■ Consignes:
A – Dans la tribune sur le devoir renforcé de vigilance, quel événement survenu en Alaska début juin est mentionné ?
B – Énumérez tous les territoires dont les sous-sols font l'objet de discours guerriers selon la tribune sur le devoir renforcé de vigilance.
C – Reprenez la tribune sur le devoir renforcé de vigilance à la suite de sa dernière phrase et rédigez-en la suite.

■ Extrait du texte:
============

Dans le contexte du détricotage de nombreuses politiques écologiques, Géraldine Poivert lance un appel aux entreprises à s’impliquer pour l’adaptation et le « développement durable ». Elle défend le « devoir renforcé de vigilance » – aussi appelé CS3D – actuellement débattu à Bruxelles et attaqué par des lobbys comme des Etats.

Par Géraldine Poivert (présidente de (RE)SET)

Publié le 10 Juil. 2025 à 17:45

Tricotons, détricotons, retricotons, la phraséologie sur le lent cheminement vers la transition environnementale emprunte beaucoup, depuis deux ans, à l’univers de la maille, une fois à l’endroit, une fois à l’envers ! Dans la réalité de la vie des entreprises, il en va heureusement autrement. Pour une raison simple : les faits sont têtus. Le réchauffement climatique s’accélère – première « alerte chaleur » de l’histoire en Alaska, début juin ! –, l’adaptation est incontournable, l’épuisement des ressources est devenu une évidence aux yeux de tous les dirigeants, comme en attestent les discours guerriers consacrés aux sous-sols du Groenland, du Canada, de l’Ukraine ou de la République Démocratique du Congo, pour ne citer que les plus médiatisés.

Certains « détricotages » de réglementations pourtant récentes se justifient par la complexité excessive des dits règlements. On pense à la CSRD (« Corporate Sustainability Reporting Directive ») et à ses milliers de catégories de données, par exemple. Le retricotage en cours passera par une simplification bienvenue. D’autres s’expliquent plus par des contingences que l’on qualifiera généreusement de « politiques », mais ne touchent pas forcément à l’essentiel.

En revanche, il serait malvenu de jeter le bébé avec l’eau du bain et dangereux de ne pas s’atteler à la chaîne de valeur des fournisseurs ! Ainsi la CS3D (« Corporate Sustainability Due Diligence Directive »), acronyme épouvantable que l’on se contentera de traduire par « devoir renforcé de vigilance », actuellement mollement défendue par Bruxelles et attaquée par un nombre croissant d’Etats et, hélas de dirigeants, dont la France et l’Allemagne.

Modifiée sans doute, allégée sûrement, mais pas supprimée ! Pourquoi ? Parce que la transition n’est pas une option et qu’elle ne se fait jamais seule. Sans fournisseurs amont et aval, ce fameux scope 3 du carbone, de l’adaptation, point de salut ! Les « supply chains » aveugles parlent de prix et de volumes, pas de qualité, d’impact, et de durabilité. Pas d’avenir, donc.

============

■ Données à analyser:
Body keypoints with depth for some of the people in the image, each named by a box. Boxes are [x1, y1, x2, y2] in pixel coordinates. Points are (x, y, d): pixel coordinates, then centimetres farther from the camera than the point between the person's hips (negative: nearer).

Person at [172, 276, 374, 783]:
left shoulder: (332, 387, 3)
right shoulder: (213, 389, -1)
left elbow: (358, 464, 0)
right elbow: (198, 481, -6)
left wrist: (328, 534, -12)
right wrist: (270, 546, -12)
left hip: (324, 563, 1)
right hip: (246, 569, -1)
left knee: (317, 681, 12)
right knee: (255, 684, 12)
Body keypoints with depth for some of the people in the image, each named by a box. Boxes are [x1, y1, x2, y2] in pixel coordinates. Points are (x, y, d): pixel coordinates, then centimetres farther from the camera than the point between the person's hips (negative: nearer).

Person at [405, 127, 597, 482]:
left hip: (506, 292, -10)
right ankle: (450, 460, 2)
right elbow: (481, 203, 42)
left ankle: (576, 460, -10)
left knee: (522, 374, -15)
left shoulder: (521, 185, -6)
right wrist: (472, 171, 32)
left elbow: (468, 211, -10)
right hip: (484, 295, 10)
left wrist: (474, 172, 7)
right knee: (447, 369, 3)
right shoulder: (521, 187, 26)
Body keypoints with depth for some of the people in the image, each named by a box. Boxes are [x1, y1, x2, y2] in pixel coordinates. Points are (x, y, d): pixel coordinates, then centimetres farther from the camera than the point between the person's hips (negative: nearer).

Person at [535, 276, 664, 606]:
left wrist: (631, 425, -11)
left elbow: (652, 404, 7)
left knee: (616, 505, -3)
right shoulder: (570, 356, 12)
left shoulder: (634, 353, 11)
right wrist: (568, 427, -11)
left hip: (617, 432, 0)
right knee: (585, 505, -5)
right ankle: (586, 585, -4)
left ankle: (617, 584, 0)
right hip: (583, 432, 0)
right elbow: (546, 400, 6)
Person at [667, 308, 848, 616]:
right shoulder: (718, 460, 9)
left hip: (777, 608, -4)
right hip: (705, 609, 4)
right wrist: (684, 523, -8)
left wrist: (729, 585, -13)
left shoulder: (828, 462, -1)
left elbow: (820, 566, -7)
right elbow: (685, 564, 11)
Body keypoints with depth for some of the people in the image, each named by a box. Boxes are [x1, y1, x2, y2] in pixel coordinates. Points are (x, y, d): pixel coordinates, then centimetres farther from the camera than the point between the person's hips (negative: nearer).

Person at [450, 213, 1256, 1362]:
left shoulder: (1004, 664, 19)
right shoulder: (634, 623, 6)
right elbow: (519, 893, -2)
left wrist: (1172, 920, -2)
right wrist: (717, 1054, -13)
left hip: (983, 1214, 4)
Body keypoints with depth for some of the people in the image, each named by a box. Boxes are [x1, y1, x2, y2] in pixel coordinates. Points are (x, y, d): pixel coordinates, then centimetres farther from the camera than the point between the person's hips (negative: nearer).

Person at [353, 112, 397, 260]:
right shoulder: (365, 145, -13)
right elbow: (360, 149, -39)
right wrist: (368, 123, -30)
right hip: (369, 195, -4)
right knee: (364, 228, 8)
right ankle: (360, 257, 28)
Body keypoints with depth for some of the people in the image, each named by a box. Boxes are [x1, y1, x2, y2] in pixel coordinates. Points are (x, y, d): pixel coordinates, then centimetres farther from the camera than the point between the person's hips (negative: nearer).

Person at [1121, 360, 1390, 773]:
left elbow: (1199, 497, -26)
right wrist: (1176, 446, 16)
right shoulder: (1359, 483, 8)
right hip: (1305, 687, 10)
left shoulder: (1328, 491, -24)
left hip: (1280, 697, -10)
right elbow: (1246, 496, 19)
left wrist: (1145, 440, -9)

============

■ Corrigé des activités:
A – La première « alerte chaleur » de l'histoire en Alaska.

B – Le Groenland, le Canada, l'Ukraine et la République Démocratique du Congo.

C –
Une démarche vitale

La CS3D est une démarche vitale, fatale presque. Connaître ses partenaires, construire un éco systèmes de valeur, un collectif pour mieux sourcer ses approvisionnements, éco-concevoir ses produits, optimiser ses flux, ses process. Compléter la transaction d’une coopération nourricière pour innover et investir ensemble. Ce n’est pas de l’écologie c’est de la saine gestion. Et sans cela point de leader, point de croissance, mais un terrible jeu du mistigri : chaque étape de la chaîne de valeur cherche à passer la mauvaise carte au suivant…

Sans cette régulation-traçabilité-vigilance qui aurait pu et même dû être une auto-régulation, c’est le règne de l’opacité, au risque du travail des enfants, de l’esclavage des Ouighours, du plastique incorporé que l’on croit recyclé, du bois que l’on ne pensait pas issu de la déforestation, des plastiques bromés dans les jouets contrefaits, bref des retours de boomerang violents.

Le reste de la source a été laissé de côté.